* _STORED DATA_
------
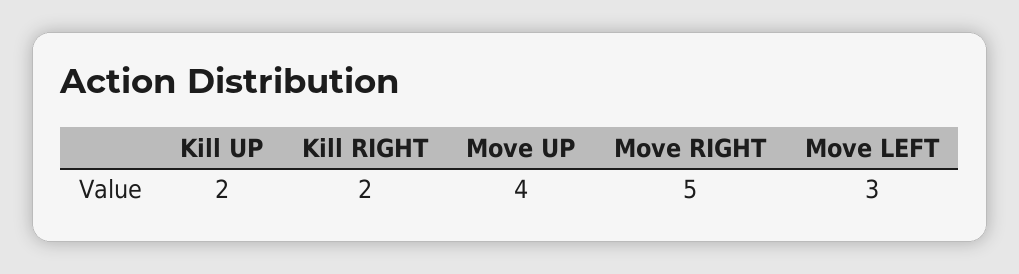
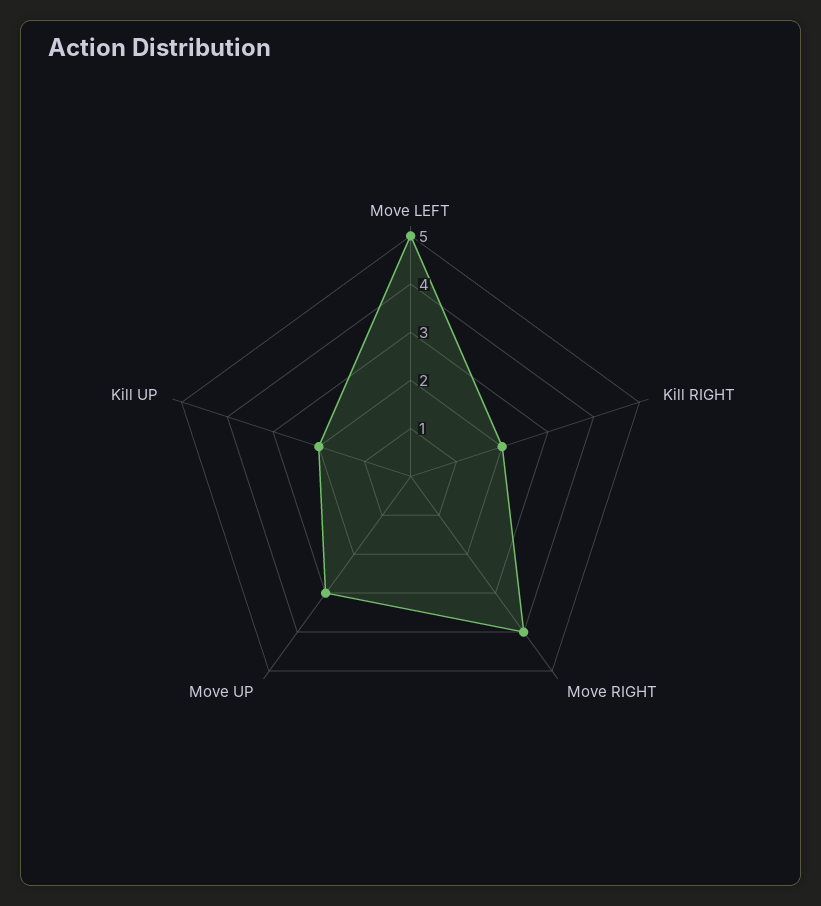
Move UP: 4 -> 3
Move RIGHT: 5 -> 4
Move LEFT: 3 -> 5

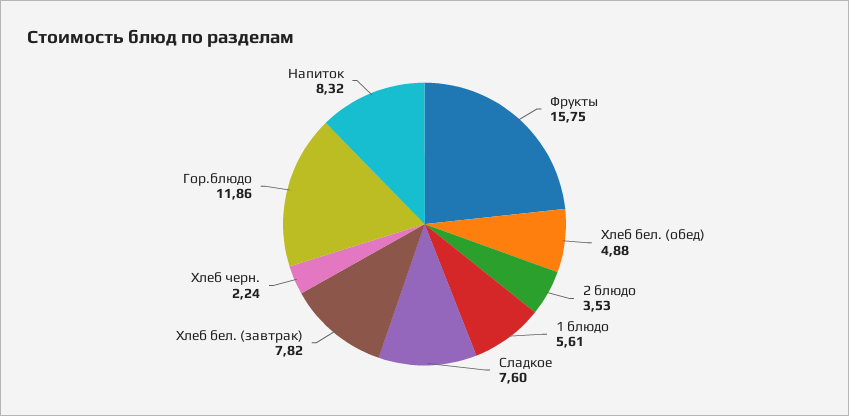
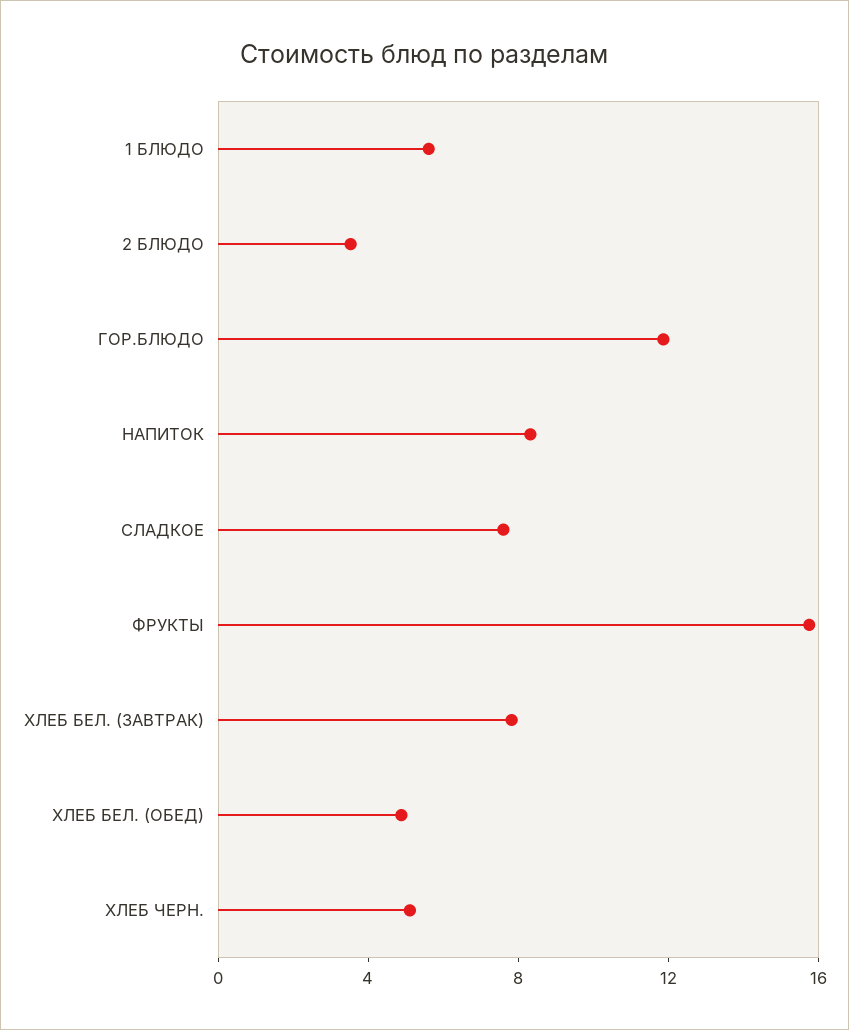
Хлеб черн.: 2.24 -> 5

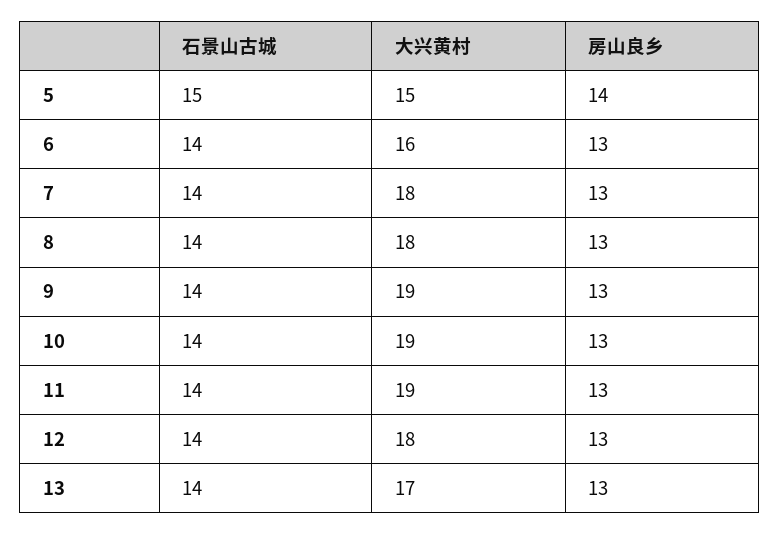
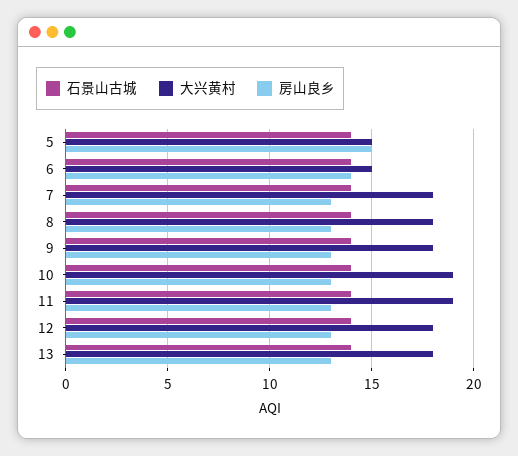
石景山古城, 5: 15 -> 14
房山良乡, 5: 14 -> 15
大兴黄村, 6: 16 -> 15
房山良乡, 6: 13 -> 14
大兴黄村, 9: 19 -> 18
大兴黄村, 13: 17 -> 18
------
* _EXERCISE AIM_
No line before the one containing "房山良乡, 5: 14 -> 15" belongs in the answer; give again exactly that line and all lines after it through the end of the data.

* _WRITTEN SOLUTION_
房山良乡, 5: 14 -> 15
大兴黄村, 6: 16 -> 15
房山良乡, 6: 13 -> 14
大兴黄村, 9: 19 -> 18
大兴黄村, 13: 17 -> 18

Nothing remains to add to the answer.